The Journal claimed that 45,000 Americans died annually due to a lack of health insurance.
Of course, the ACA became law, and the Obamacare exchanges became operational in 2014.
As a result, the number of uninsured dropped significantly—from 17.8 percent in 2010 to 10 percent in 2016, with a slight uptick to 10.2 percent in 2018, according to the Kaiser Family Foundation. Most of the decline was due to Medicaid expansion.
Since the health insurance expansion we have seen the death rate decline every … oh, wait a minute!
No, in fact the U.S. death rate has grown since … 2009.
As the Trading Economics graph shows, the crude death rate was 7.9 persons per 1,000 people in 2009 and 8.4 per 1,000 in 2016. If having health insurance was such an important factor in preventing deaths, shouldn’t the death rate have declined, or least remained the same?
Of course, lots of factors affect the death rate.
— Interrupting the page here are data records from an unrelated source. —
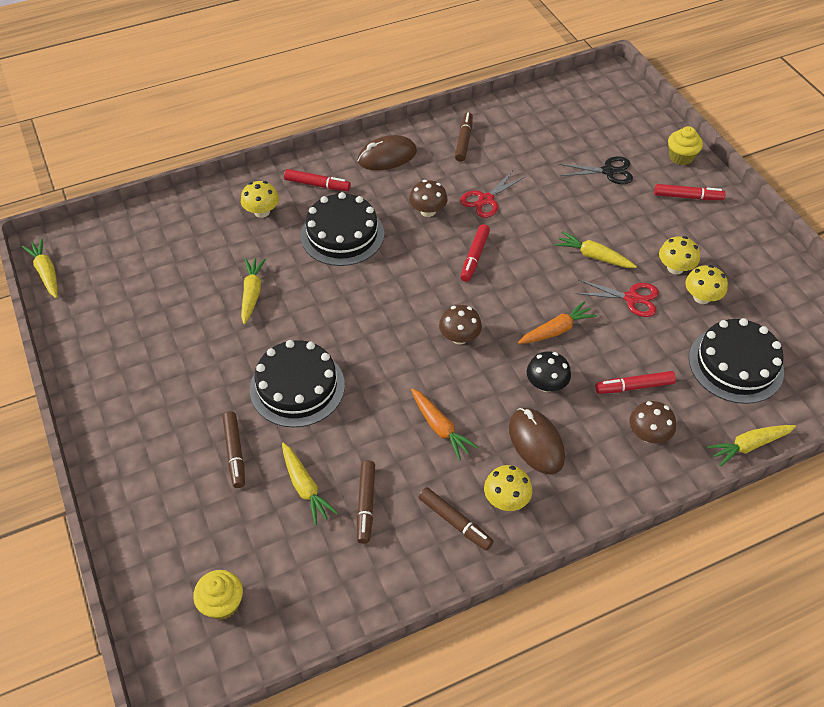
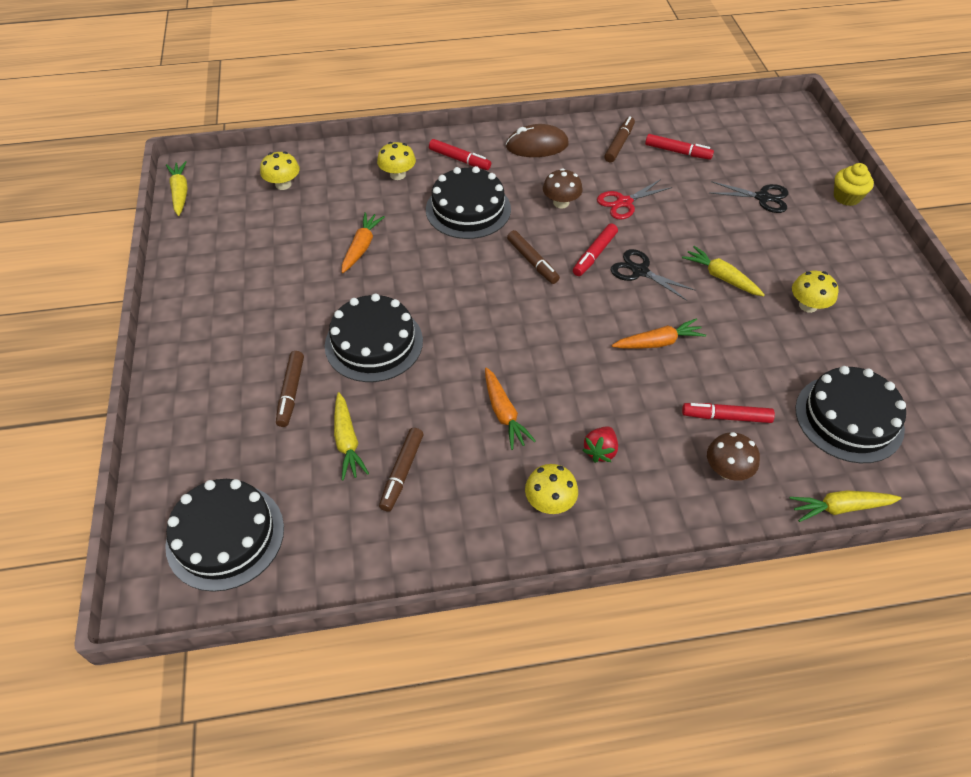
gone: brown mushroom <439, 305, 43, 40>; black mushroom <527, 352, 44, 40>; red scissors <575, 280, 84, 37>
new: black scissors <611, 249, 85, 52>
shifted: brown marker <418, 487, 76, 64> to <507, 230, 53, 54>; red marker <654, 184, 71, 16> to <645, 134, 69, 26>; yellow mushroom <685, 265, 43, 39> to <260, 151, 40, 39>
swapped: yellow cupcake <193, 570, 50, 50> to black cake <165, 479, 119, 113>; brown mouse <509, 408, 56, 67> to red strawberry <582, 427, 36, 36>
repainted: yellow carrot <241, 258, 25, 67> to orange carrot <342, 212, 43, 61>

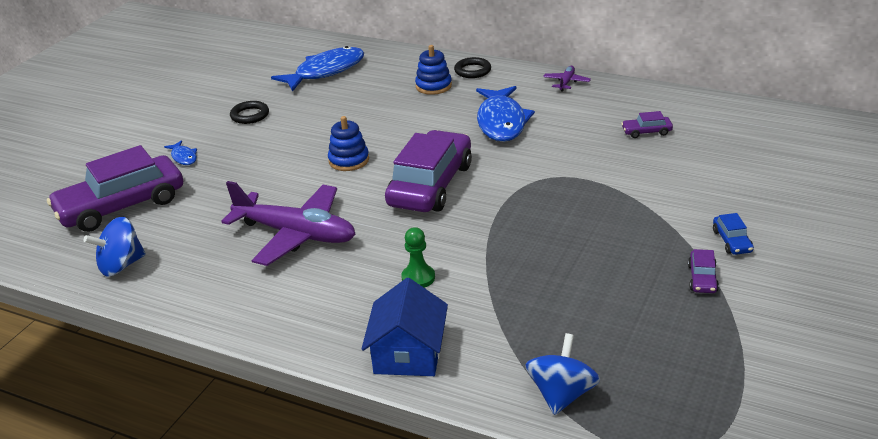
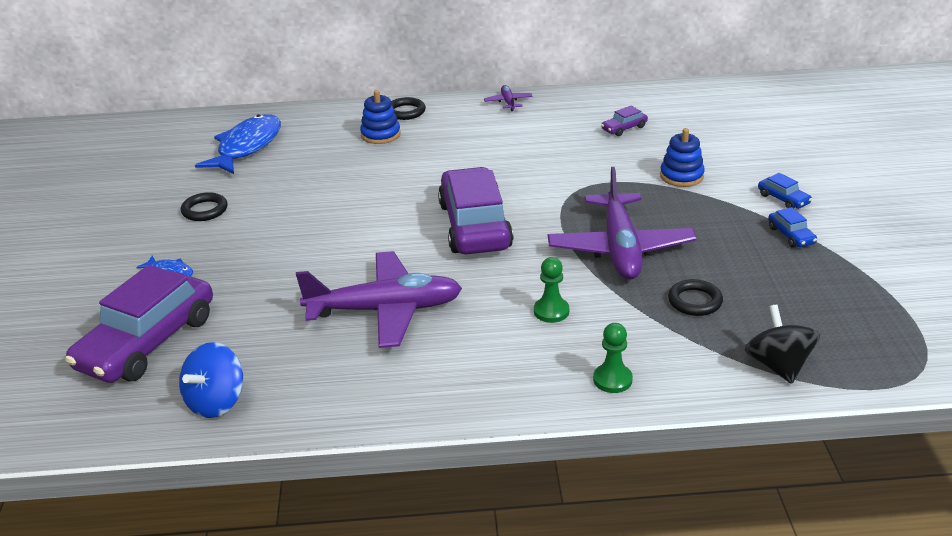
gone: blue fish <476, 86, 59, 56>
new: purple plane <548, 167, 149, 113>; black ring <668, 279, 55, 37>
shifted: blue stacking toy <328, 116, 41, 55> to <660, 128, 45, 59>
swapped: blue house <361, 278, 87, 98> to green pawn <593, 323, 40, 70>
repainted: blue spinning top <525, 333, 75, 82> to black spinning top <745, 305, 75, 79>; purple car <688, 249, 31, 44> to blue car <768, 207, 49, 41>

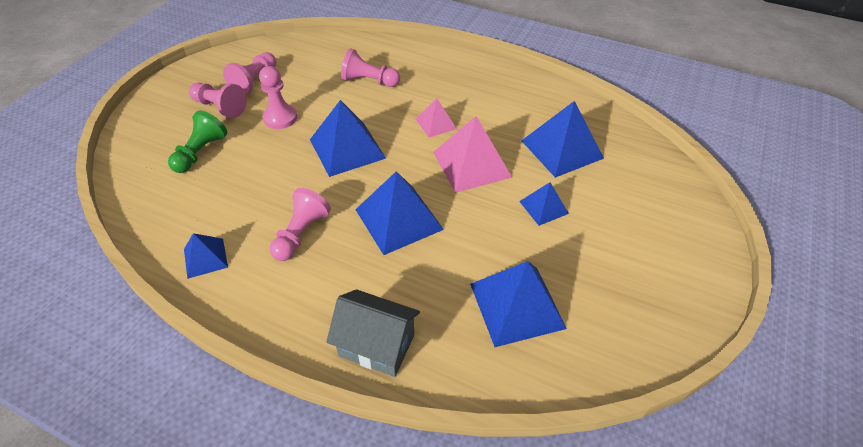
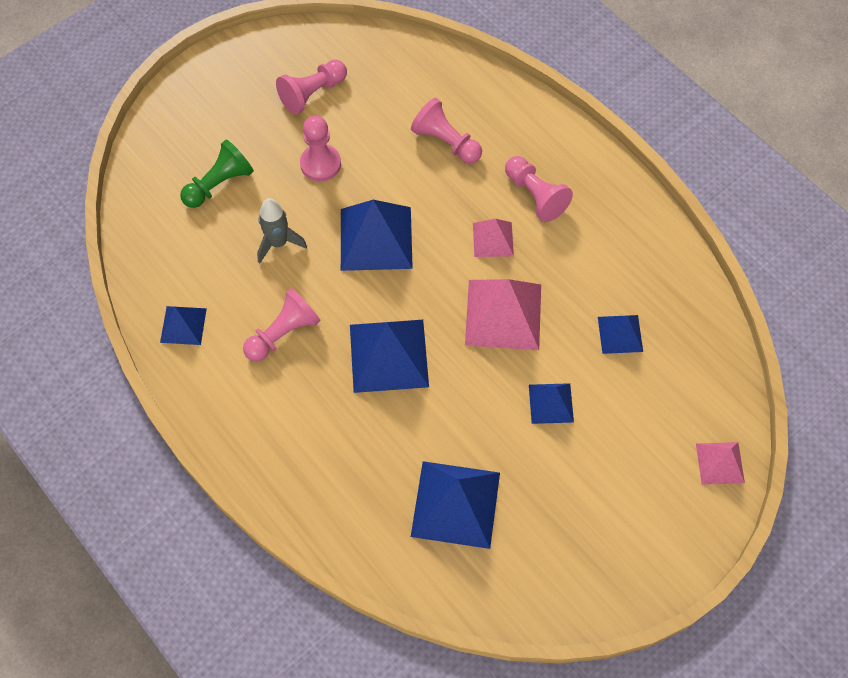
gone: grey house <326, 289, 94, 88>
new: grey rocket <257, 198, 50, 65>; pink pyramid <696, 442, 49, 43>
shifted: pink pawn <189, 82, 58, 36> to <505, 156, 68, 66>
scaled: blue pyramid <522, 101, 82, 77> = <598, 315, 45, 39> x0.55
But the authors of the Journal study thought being uninsured had become a very important one.
David Cecere with the Cambridge Health Alliance even said, “Deaths associated with lack of health insurance now exceed those caused by many common killers such as kidney disease.”
Obviously, uninsured people die, but do they die because they don’t have health insurance? There was a health care safety net, though it could be patchy and hard to access. And doubtless some people did die because of a lack of insurance.
But an argument can be made that the left was grasping for higher “death by uninsured” numbers to create political pressure to pass Obamacare. And it worked, Obamacare passed. Ironically, the death rate went up.